== Task description ==
Arrange the lines of the listing from the one containing "collector number: 2230" through the one containing "family: Moraceae" as a JSON list of strings, one string per line, omitting blank lines.

A run of records
***

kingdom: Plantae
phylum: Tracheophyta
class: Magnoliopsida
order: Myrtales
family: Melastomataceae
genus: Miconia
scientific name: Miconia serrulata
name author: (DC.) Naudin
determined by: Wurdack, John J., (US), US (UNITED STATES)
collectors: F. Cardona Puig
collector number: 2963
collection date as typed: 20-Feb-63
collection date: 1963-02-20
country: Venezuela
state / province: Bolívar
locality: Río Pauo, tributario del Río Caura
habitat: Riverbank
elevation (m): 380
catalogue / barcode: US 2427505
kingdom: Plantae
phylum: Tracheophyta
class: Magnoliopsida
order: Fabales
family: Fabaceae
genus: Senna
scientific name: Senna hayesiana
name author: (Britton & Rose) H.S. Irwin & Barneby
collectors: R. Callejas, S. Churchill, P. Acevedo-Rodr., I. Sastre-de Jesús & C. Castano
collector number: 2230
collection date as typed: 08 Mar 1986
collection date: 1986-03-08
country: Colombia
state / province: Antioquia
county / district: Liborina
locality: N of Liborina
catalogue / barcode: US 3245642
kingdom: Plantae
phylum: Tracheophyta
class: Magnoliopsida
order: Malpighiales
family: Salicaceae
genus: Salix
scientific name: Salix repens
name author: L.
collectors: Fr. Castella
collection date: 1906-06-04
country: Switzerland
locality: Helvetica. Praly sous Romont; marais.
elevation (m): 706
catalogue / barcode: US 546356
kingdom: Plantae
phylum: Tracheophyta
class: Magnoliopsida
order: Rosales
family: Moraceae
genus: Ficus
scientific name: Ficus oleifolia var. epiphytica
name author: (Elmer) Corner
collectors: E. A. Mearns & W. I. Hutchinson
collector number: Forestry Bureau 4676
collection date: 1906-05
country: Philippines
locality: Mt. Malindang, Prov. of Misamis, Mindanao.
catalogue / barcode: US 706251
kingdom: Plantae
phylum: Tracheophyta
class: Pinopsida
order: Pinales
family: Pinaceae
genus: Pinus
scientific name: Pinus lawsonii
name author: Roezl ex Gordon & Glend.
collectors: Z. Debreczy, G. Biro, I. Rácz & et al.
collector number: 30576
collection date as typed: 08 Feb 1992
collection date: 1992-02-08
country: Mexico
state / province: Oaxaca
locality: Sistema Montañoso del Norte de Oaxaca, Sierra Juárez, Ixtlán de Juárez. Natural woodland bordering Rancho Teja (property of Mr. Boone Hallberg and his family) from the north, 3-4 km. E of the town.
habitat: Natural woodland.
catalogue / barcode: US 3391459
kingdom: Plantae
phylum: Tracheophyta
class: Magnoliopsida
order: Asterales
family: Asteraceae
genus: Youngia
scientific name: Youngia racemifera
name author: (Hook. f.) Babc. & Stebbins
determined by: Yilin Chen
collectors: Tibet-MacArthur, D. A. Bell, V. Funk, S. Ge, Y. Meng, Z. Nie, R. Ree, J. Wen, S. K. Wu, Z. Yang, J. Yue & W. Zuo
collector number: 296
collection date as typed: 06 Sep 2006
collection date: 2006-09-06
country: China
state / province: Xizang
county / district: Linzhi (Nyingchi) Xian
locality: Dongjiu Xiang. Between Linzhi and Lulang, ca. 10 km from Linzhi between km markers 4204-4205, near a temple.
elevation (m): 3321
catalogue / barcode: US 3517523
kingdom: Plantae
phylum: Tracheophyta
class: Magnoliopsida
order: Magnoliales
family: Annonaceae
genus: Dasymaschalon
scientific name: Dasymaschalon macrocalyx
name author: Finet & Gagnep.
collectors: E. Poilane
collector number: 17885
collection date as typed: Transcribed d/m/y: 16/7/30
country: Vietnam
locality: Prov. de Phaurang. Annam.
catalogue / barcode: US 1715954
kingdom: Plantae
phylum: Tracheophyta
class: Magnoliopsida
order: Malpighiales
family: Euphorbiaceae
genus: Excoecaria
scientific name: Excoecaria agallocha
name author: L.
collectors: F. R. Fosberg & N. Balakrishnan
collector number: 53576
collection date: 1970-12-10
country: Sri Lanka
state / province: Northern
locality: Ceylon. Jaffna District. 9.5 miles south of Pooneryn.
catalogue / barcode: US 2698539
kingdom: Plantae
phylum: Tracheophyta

***

== The answer ==
[
  "collector number: 2230",
  "collection date as typed: 08 Mar 1986",
  "collection date: 1986-03-08",
  "country: Colombia",
  "state / province: Antioquia",
  "county / district: Liborina",
  "locality: N of Liborina",
  "catalogue / barcode: US 3245642",
  "kingdom: Plantae",
  "phylum: Tracheophyta",
  "class: Magnoliopsida",
  "order: Malpighiales",
  "family: Salicaceae",
  "genus: Salix",
  "scientific name: Salix repens",
  "name author: L.",
  "collectors: Fr. Castella",
  "collection date: 1906-06-04",
  "country: Switzerland",
  "locality: Helvetica. Praly sous Romont; marais.",
  "elevation (m): 706",
  "catalogue / barcode: US 546356",
  "kingdom: Plantae",
  "phylum: Tracheophyta",
  "class: Magnoliopsida",
  "order: Rosales",
  "family: Moraceae"
]